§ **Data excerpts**

"""

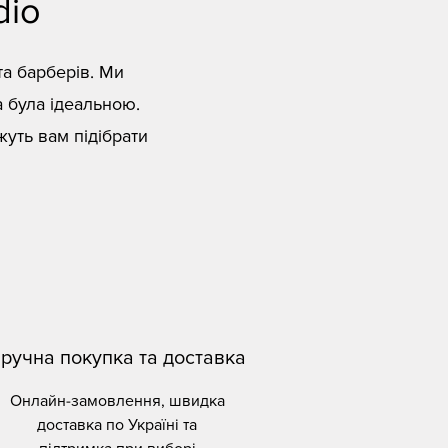
dio
та барберів. Ми
а була ідеальною.
жуть вам підібрати
ручна покупка та доставка
Онлайн-замовлення, швидка
доставка по Україні та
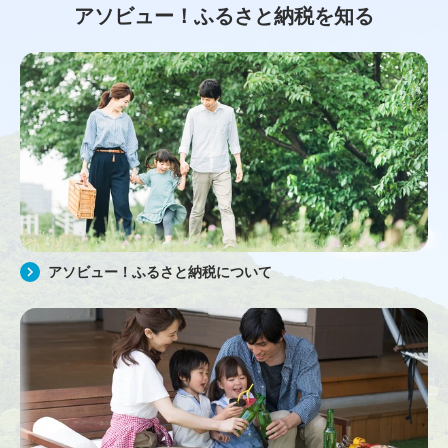
アソビュー！ふるさと納税を知る
アソビュー！ふるさと納税について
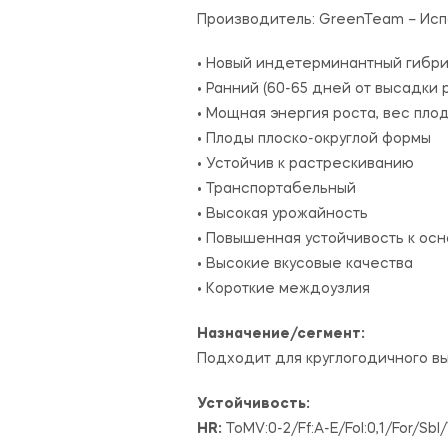
Производитель:
GreenTeam – Исп
• Новый индетерминантный гибри
• Ранний (60-65 дней от высадки
• Мощная энергия роста, вес пло
• Плоды плоско-округлой формы
• Устойчив к растрескиванию
• Транспортабельный
• Высокая урожайность
• Повышенная устойчивость к ос
• Высокие вкусовые качества
• Короткие междоузлия
Назначение/сегмент:
Подходит для круглогодичного 
Устойчивость:
HR:
ToMV:0-2/Ff:A-E/Fol:0,1/For/Sbl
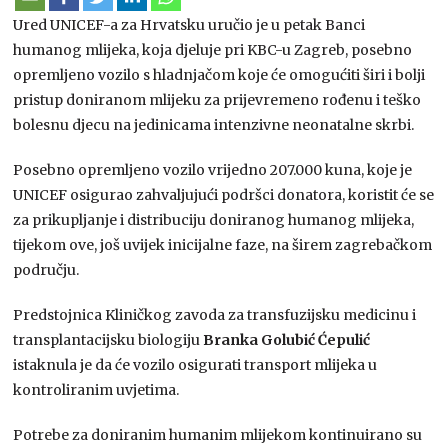
Ured UNICEF-a za Hrvatsku uručio je u petak Banci
humanog mlijeka, koja djeluje pri KBC-u Zagreb, posebno
opremljeno vozilo s hladnjačom koje će omogućiti širi i bolji
pristup doniranom mlijeku za prijevremeno rođenu i teško
bolesnu djecu na jedinicama intenzivne neonatalne skrbi.
Posebno opremljeno vozilo vrijedno 207.000 kuna, koje je
UNICEF osigurao zahvaljujući podršci donatora, koristit će se
za prikupljanje i distribuciju doniranog humanog mlijeka,
tijekom ove, još uvijek inicijalne faze, na širem zagrebačkom
području.
Predstojnica Kliničkog zavoda za transfuzijsku medicinu i
transplantacijsku biologiju
Branka Golubić Ćepulić
istaknula je da će vozilo osigurati transport mlijeka u
kontroliranim uvjetima.
Potrebe za doniranim humanim mlijekom kontinuirano su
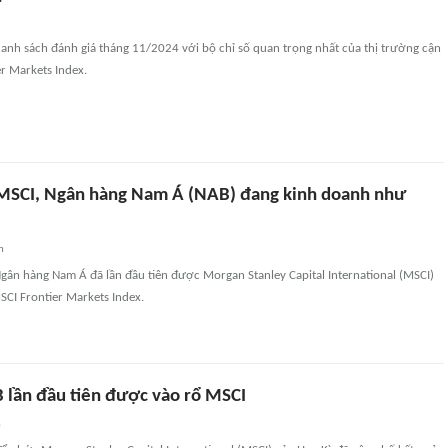
anh sách đánh giá tháng 11/2024 với bộ chỉ số quan trọng nhất của thị trường cận
er Markets Index.
ố MSCI, Ngân hàng Nam Á (NAB) đang kinh doanh như
n
gân hàng Nam Á đã lần đầu tiên được Morgan Stanley Capital International (MSCI)
SCI Frontier Markets Index.
 lần đầu tiên được vào rổ MSCI
n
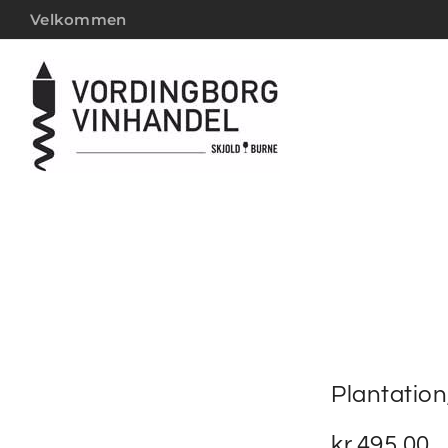
Velkommen
Plantation
kr.
495,00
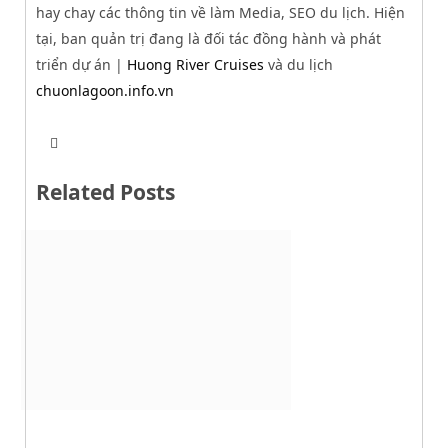
hay chay các thông tin về làm Media, SEO du lịch. Hiện
tại, ban quản trị đang là đối tác đồng hành và phát
triển dự án |
Huong River Cruises
và du lịch
chuonlagoon.info.vn
T
W
w
e
i
b
t
Related Posts
s
t
i
e
t
r
e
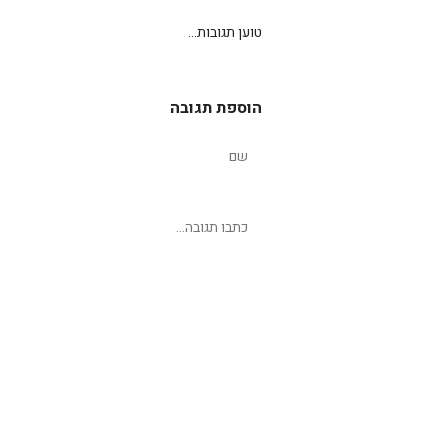
טוען תגובות...
הוספת תגובה
שליחת תגובה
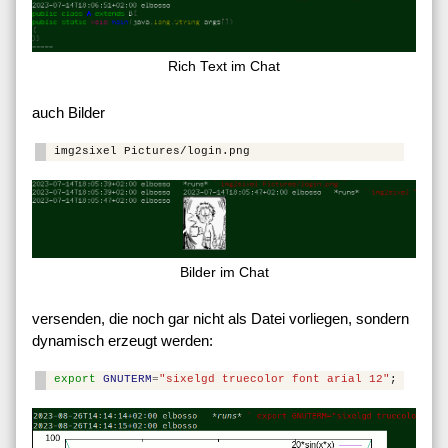
Rich Text im Chat
auch Bilder
img2sixel
Bilder im Chat
versenden, die noch gar nicht als Datei vorliegen, sondern
dynamisch erzeugt werden:
export
GNUTERM
=
"sixelgd truecolor font arial 12"
;
echo
p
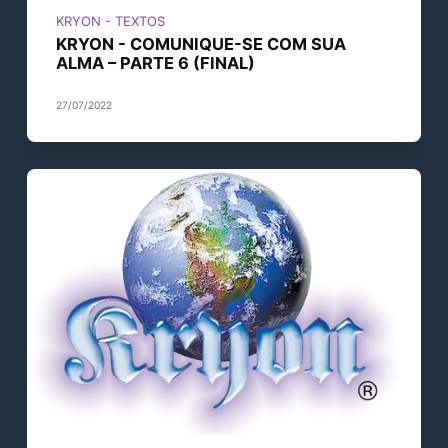
KRYON - TEXTOS
KRYON - COMUNIQUE-SE COM SUA
ALMA – PARTE 6 (FINAL)
27/07/2022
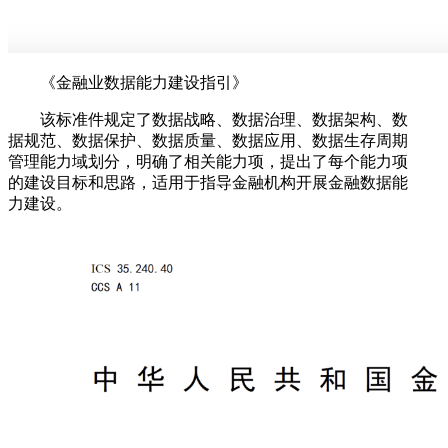
《金融业数据能力建设指引》
该标准件规定了数据战略、数据治理、数据架构、数
据规范、数据保护、数据质量、数据应用、数据生存周期
管理能力域划分，明确了相关能力项，提出了每个能力项
的建设目标和思路，适用于指导金融机构开展金融数据能
力建设。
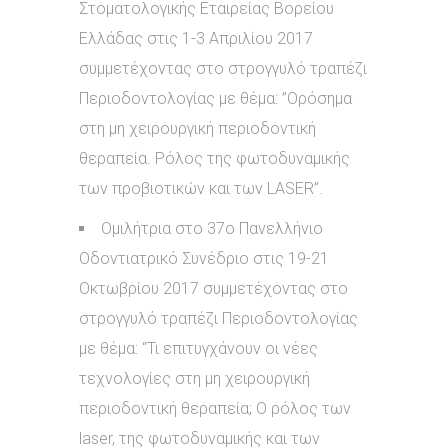
Στοματολογικής Εταιρείας Βορείου
Ελλάδας στις 1-3 Απριλίου 2017
συμμετέχοντας στο στρογγυλό τραπέζι
Περιοδοντολογίας με θέμα: ”Ορόσημα
στη μη χειρουργική περιοδοντική
θεραπεία. Ρόλος της φωτοδυναμικής
των προβιοτικών και των LASER”.
Ομιλήτρια στο 37ο Πανελλήνιο
Οδοντιατρικό Συνέδριο στις 19-21
Οκτωβρίου 2017 συμμετέχοντας στο
στρογγυλό τραπέζι Περιοδοντολογίας
με θέμα: “Τι επιτυγχάνουν οι νέες
τεχνολογίες στη μη χειρουργική
περιοδοντική θεραπεία; Ο ρόλος των
laser, της φωτοδυναμικής και των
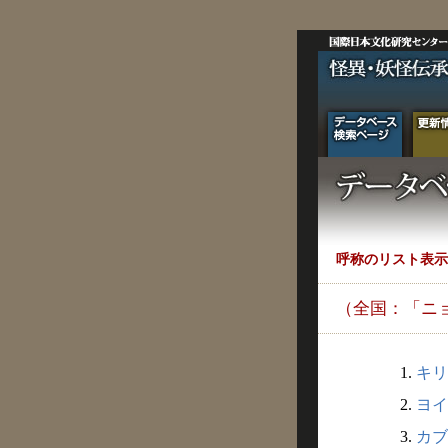
呼称のリスト表示
（全国：「ニ
1.
キリ
2.
ヨイ
3.
カブ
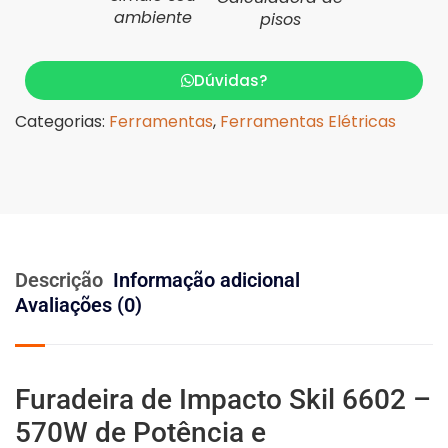
ambiente
pisos
Dúvidas?
Categorias:
Ferramentas
,
Ferramentas Elétricas
Descrição
Informação adicional
Avaliações (0)
Furadeira de Impacto Skil 6602 –
570W de Potência e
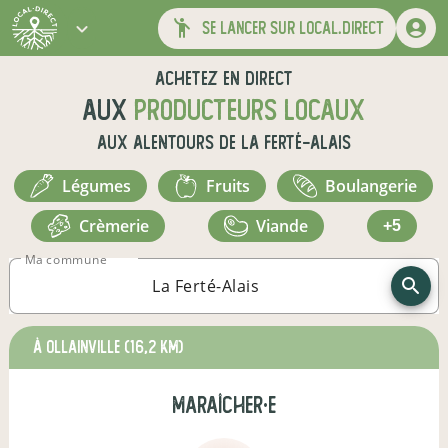
se lancer sur local.direct
Achetez en direct
aux
producteurs locaux
aux alentours de
La Ferté-Alais
légumes
fruits
boulangerie
crèmerie
viande
+5
Ma commune
à Ollainville
(16,2 km)
maraîcher·e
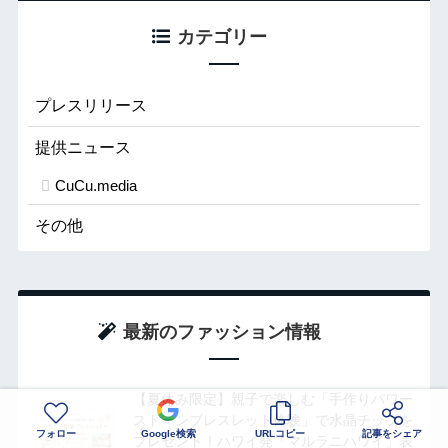
カテゴリー
プレスリリース
提供ニュース
CuCu.media
その他
最新のファッション情報
【夏休み限定】親子で楽しむ「手作りパワー
ストーンブレスレット体験」で水晶チップを
フォロー
Google検索
URLコピー
記事をシェア
プレゼント！ハワイ発「マルラニハワイ」表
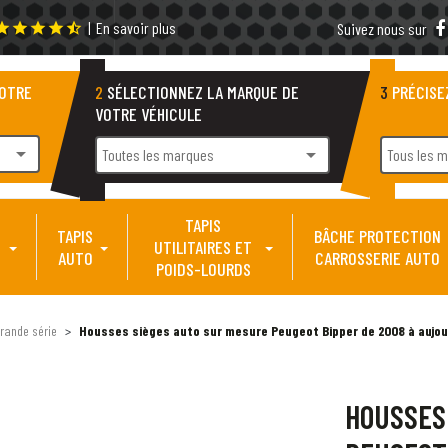
|
En savoir plus
tar
star
star
star
star_half
Suivez nous sur
VOTRE
2
SÉLECTIONNEZ LA MARQUE DE
3
PRÉCISE
VOTRE VÉHICULE
arrow_drop_down
arrow_drop_down
Toutes les marques
Tous les 
TAPIS
TAPIS
BÂCHE PROTECTION
UTILITAIRES ET
AUTO
CARROSSERIE AUTO
POIDS-LOURDS
rande série
Housses sièges auto sur mesure Peugeot Bipper de 2008 à aujour
HOUSSES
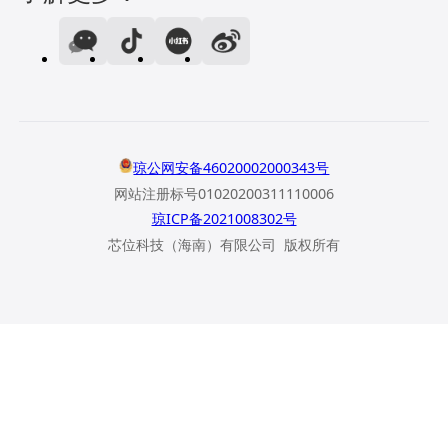
琼公网安备46020002000343号
网站注册标号01020200311110006
琼ICP备2021008302号
芯位科技（海南）有限公司 版权所有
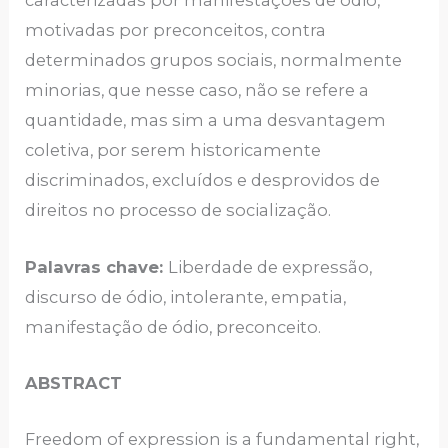
caracterizadas por manifestações de ódio,
motivadas por preconceitos, contra
determinados grupos sociais, normalmente
minorias, que nesse caso, não se refere a
quantidade, mas sim a uma desvantagem
coletiva, por serem historicamente
discriminados, excluídos e desprovidos de
direitos no processo de socialização.
Palavras chave:
Liberdade de expressão,
discurso de ódio, intolerante, empatia,
manifestação de ódio, preconceito.
ABSTRACT
Freedom of expression is a fundamental right,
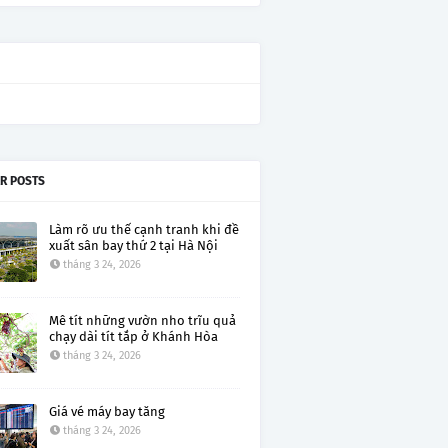
R POSTS
Làm rõ ưu thế cạnh tranh khi đề
xuất sân bay thứ 2 tại Hà Nội
tháng 3 24, 2026
Mê tít những vườn nho trĩu quả
chạy dài tít tắp ở Khánh Hòa
tháng 3 24, 2026
Giá vé máy bay tăng
tháng 3 24, 2026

"""

§ **AIM OF THE TASK**
Please retype the lines from the one that contains "caracterizadas por manifestações" through the final line of the data, both included, without any pictures.

§ **YOUR SOLUTION**
caracterizadas por manifestações de ódio,
motivadas por preconceitos, contra
determinados grupos sociais, normalmente
minorias, que nesse caso, não se refere a
quantidade, mas sim a uma desvantagem
coletiva, por serem historicamente
discriminados, excluídos e desprovidos de
direitos no processo de socialização.
Palavras chave:
Liberdade de expressão,
discurso de ódio, intolerante, empatia,
manifestação de ódio, preconceito.
ABSTRACT
Freedom of expression is a fundamental right,
R POSTS
Làm rõ ưu thế cạnh tranh khi đề
xuất sân bay thứ 2 tại Hà Nội
tháng 3 24, 2026
Mê tít những vườn nho trĩu quả
chạy dài tít tắp ở Khánh Hòa
tháng 3 24, 2026
Giá vé máy bay tăng
tháng 3 24, 2026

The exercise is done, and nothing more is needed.